IDENESIA.CO - Pemerintah Inggris mengambil langkah diplomatik berani dengan merilis nota kesepahaman baru bersama Otoritas Palestina yang menegaskan dukungan kuat terhadap solusi dua negara (Two-State Solution) berdasarkan perbatasan tahun 1967. Nota tersebut mencakup penolakan eksplisit terhadap pendudukan ilegal Israel atas wilayah Palestina, termasuk Yerusalem Timur.
Langkah ini diumumkan menjelang Sidang Majelis Umum Perserikatan Bangsa-Bangsa (PBB) pada September 2025, di mana Inggris direncanakan secara resmi mengakui keberadaan negara Palestina sebagai entitas berdaulat. Jika terealisasi, Inggris akan menjadi salah satu negara G7 pertama yang mengambil sikap tersebut, menyusul Prancis yang telah menyatakan komitmen serupa pada 24 Juli lalu.
Dalam dokumen resmi yang dirilis pemerintah Inggris, ditegaskan bahwa Tepi Barat, Jalur Gaza, dan Yerusalem Timur harus disatukan kembali di bawah satu otoritas tunggal. “Inggris mengakui hak rakyat Palestina untuk menentukan nasib sendiri, termasuk hak atas negara merdeka,” bunyi pernyataan dalam nota tersebut.

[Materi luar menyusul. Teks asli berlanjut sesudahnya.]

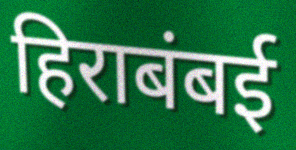
हिराबंबई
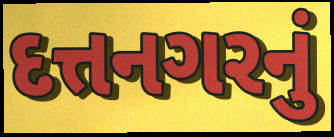
દત્તનગરનું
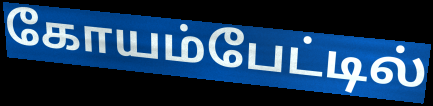
கோயம்பேட்டில்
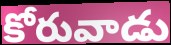
కోరువాడు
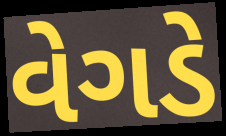
વેગડે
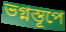
ভগ্নস্তূপে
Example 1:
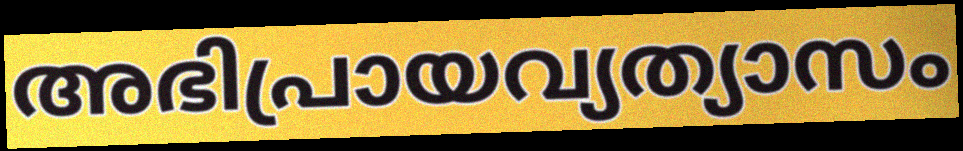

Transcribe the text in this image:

അഭിപ്രായവ്യത്യാസം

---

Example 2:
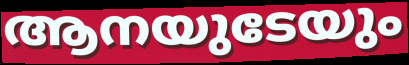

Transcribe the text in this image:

ആനയുടേയും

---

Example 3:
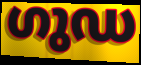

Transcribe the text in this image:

ഗുഡ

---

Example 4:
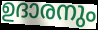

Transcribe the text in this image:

ഉദാരനും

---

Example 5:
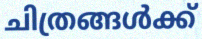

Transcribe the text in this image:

ചിത്രങ്ങൾക്ക്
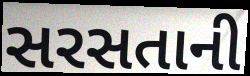
સરસતાની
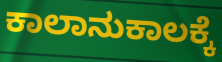
ಕಾಲಾನುಕಾಲಕ್ಕೆ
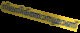
നിലനിര്ത്താനുമാണ്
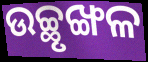
ଉଚ୍ଛୃଙ୍ଖଳ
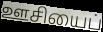
ஊசியைப்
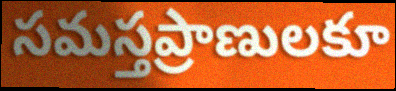
సమస్తప్రాణులకూ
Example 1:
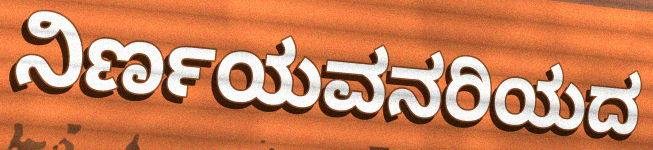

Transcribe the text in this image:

ನಿರ್ಣಯವನರಿಯದ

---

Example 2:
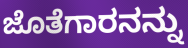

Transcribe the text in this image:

ಜೊತೆಗಾರನನ್ನು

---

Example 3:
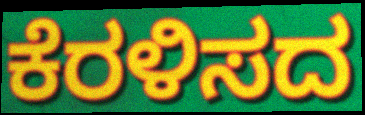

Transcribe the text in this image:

ಕೆರಳಿಸದ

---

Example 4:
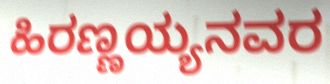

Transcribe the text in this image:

ಹಿರಣ್ಣಯ್ಯನವರ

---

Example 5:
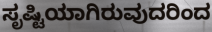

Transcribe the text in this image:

ಸೃಷ್ಟಿಯಾಗಿರುವುದರಿಂದ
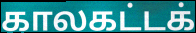
காலகட்டக்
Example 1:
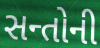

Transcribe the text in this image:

સન્તોની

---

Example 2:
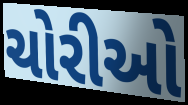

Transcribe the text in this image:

ચોરીઓ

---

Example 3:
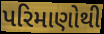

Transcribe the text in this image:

પરિમાણોથી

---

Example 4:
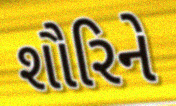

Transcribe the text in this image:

શૌરિને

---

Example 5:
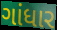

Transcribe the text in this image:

ગાંધાર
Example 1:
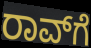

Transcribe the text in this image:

ರಾವ್‌ಗೆ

Nota ini juga menekankan peran penting Otoritas Palestina dalam masa depan Gaza, mencakup aspek tata kelola, keamanan, hingga pemulihan pasca-konflik. Inggris sebelumnya telah menyerukan penghapusan kekuasaan Hamas di wilayah tersebut, menyatakan bahwa kelompok itu tidak dapat menjadi bagian dari solusi jangka panjang.
Di sisi lain, kebijakan ini memperlebar jurang diplomatik antara London dan Tel Aviv. Pada Juni 2025 lalu, Inggris telah menjatuhkan sanksi terhadap dua menteri Israel, yakni Menteri Keamanan Nasional Itamar Ben Gvir dan Menteri Keuangan Bezalel Smotrich, atas pernyataan-pernyataan mereka yang dinilai menghasut kekerasan terhadap warga Palestina.
Ketegangan meningkat setelah parlemen Israel pada 23 Juli mengesahkan mosi tidak mengikat yang menyerukan pencaplokan penuh terhadap Tepi Barat. Hanya berselang beberapa hari, pada 4 Agustus, sumber dalam pemerintahan Perdana Menteri Benjamin Netanyahu menyatakan bahwa Israel kini mempertimbangkan pendudukan total terhadap Jalur Gaza, dengan ekspansi operasi militer hingga ke wilayah barat Kota Gaza dan kamp-kamp pengungsi.
Dalam nota kesepahaman tersebut, Inggris turut menyerukan pelaksanaan pemilu umum yang inklusif di seluruh wilayah Palestina, termasuk Yerusalem Timur dan Gaza. London juga secara tersirat menolak usulan Amerika Serikat terkait pengambilalihan Gaza oleh pihak ketiga, dan justru menekankan perlunya rekonstruksi yang dipimpin langsung oleh rakyat Palestina sendiri.
Menanggapi kebijakan Inggris, Kantor Perdana Menteri Israel mengeluarkan pernyataan melalui platform media sosial X (sebelumnya Twitter), menyebut bahwa langkah Inggris sebagai “hadiah untuk terorisme biadab Hamas” dan memperingatkan bahwa “negara jihad di perbatasan Israel hari ini akan menjadi ancaman bagi Inggris besok.”
Sementara itu, Perdana Menteri Israel Benjamin Netanyahu masih menghadapi tuntutan dari Pengadilan Kriminal Internasional (ICC) atas dugaan kejahatan perang dan kejahatan terhadap kemanusiaan, terutama karena penggunaan kelaparan sebagai senjata dalam konflik di Gaza.
Langkah Inggris ini diyakini akan membawa dampak signifikan terhadap dinamika geopolitik Timur Tengah dan memperkuat tekanan internasional terhadap Israel untuk segera menghentikan pendudukan ilegal serta membuka jalan bagi solusi damai yang adil bagi rakyat Palestina.